2006 Benchmark study: The financial picture
Editor’s note: This article is the first in a series examining the results of the “National Glass Association Competitiveness Survey.” Conducted by The MPI Group, Shaker Heights, Ohio, the survey provides a comprehensive view of the performance and business practices of U.S. auto glass retailers and dealers, distributors and wholesalers, manufacturers and fabricators, and others related to the industry. The majority of survey respondents consist of privately held dealer/retailers with annual sales of less than $5 million that depend on auto glass replacement sales for the majority of their income.
Business leaders across a wide array of industries report it’s harder than ever to make a profit, and the same is true in the auto glass replacement industry. The business landscape has changed dramatically in the past 10 years due to domestic consolidation and an influx of new global competitors. At the same time, customers now expect higher quality service, at lower prices.
North American executives across different industries report increases in raw material prices, tightening labor markets and rising healthcare costs.
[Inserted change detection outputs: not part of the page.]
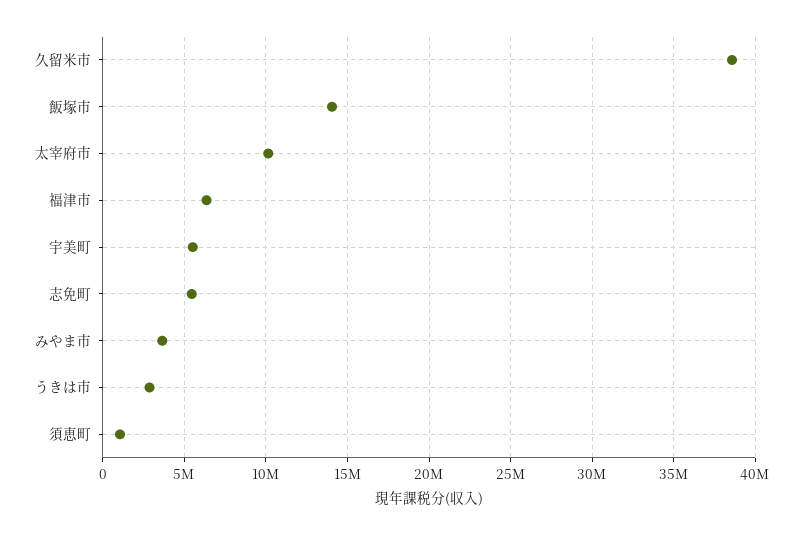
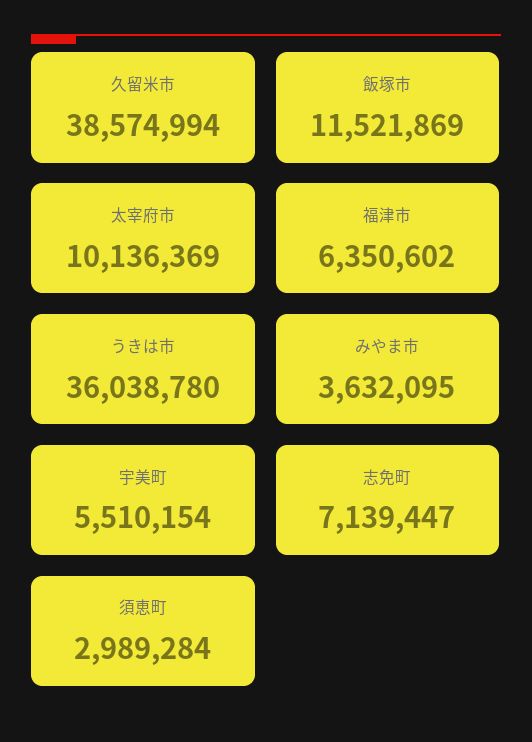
  {
    "久留米市": 38574994,
-   "飯塚市": 14000000,
+   "飯塚市": 11521869,
    "太宰府市": 10136369,
    "福津市": 6350602,
    "宇美町": 5510154,
-   "志免町": 5500000,
+   "志免町": 7139447,
    "みやま市": 3632095,
-   "うきは市": 3000000,
+   "うきは市": 36038780,
-   "須恵町": 1000000
+   "須恵町": 2989284
  }

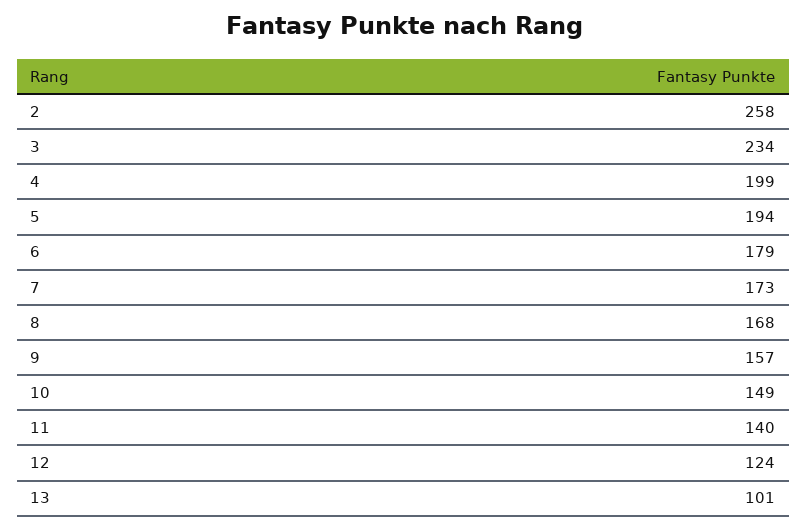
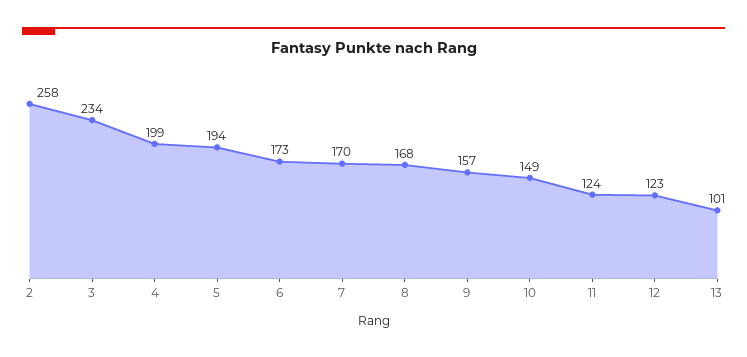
  {
    "2": 258,
    "3": 234,
    "4": 199,
    "5": 194,
-   "6": 179,
+   "6": 173,
-   "7": 173,
+   "7": 170,
    "8": 168,
    "9": 157,
    "10": 149,
-   "11": 140,
+   "11": 124,
-   "12": 124,
+   "12": 123,
    "13": 101
  }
The majority of AGR business owners MPI surveyed reported per-unit costs, excluding purchased materials, increased 6-10 percent the previous year. (See chart 2.) Yet, when asked how much headway their auto glass business had made toward achieving “high performance,” more than half of respondents to NGA’s competitiveness survey said they’d made “significant progress.” Firms cited employee training programs, employee empowerment and benchmarking of other companies as the most popular best practices. It’s disturbing, however, that nearly 30 percent of firms surveyed reported they had not implemented any new strategies or practices.
One of the common denominators that MPI sees among successful businesses is a concerted and consistent effort to gather customer input. Firms that talk to their customers and involve suppliers and other business partners on their advisory councils tend to outperform those that don’t. How you do this is up to you, but make sure that your sales or customer service reps are not the only people talking to customers. This will restrict your flow of information. Savvy managers encourage employees at all levels of the organization to gather customer feedback on business practices, products and performance.
It’s equally important to measure customer satisfaction, focusing on high-profit customers and customer defections. Ask them to grade you on quality, delivery, service, communication and overall performance. Create a public document that you can share with employees, with incentives tied to it.
This is especially important in the AGR industry given the factor with the most positive impact on profitability, according to more than 64 percent of survey respondents, is “new customers in existing markets.” (See chart 3.) What can your existing customers tell you about what you’re doing right, or wrong, in attracting new customers? More importantly, are you listening?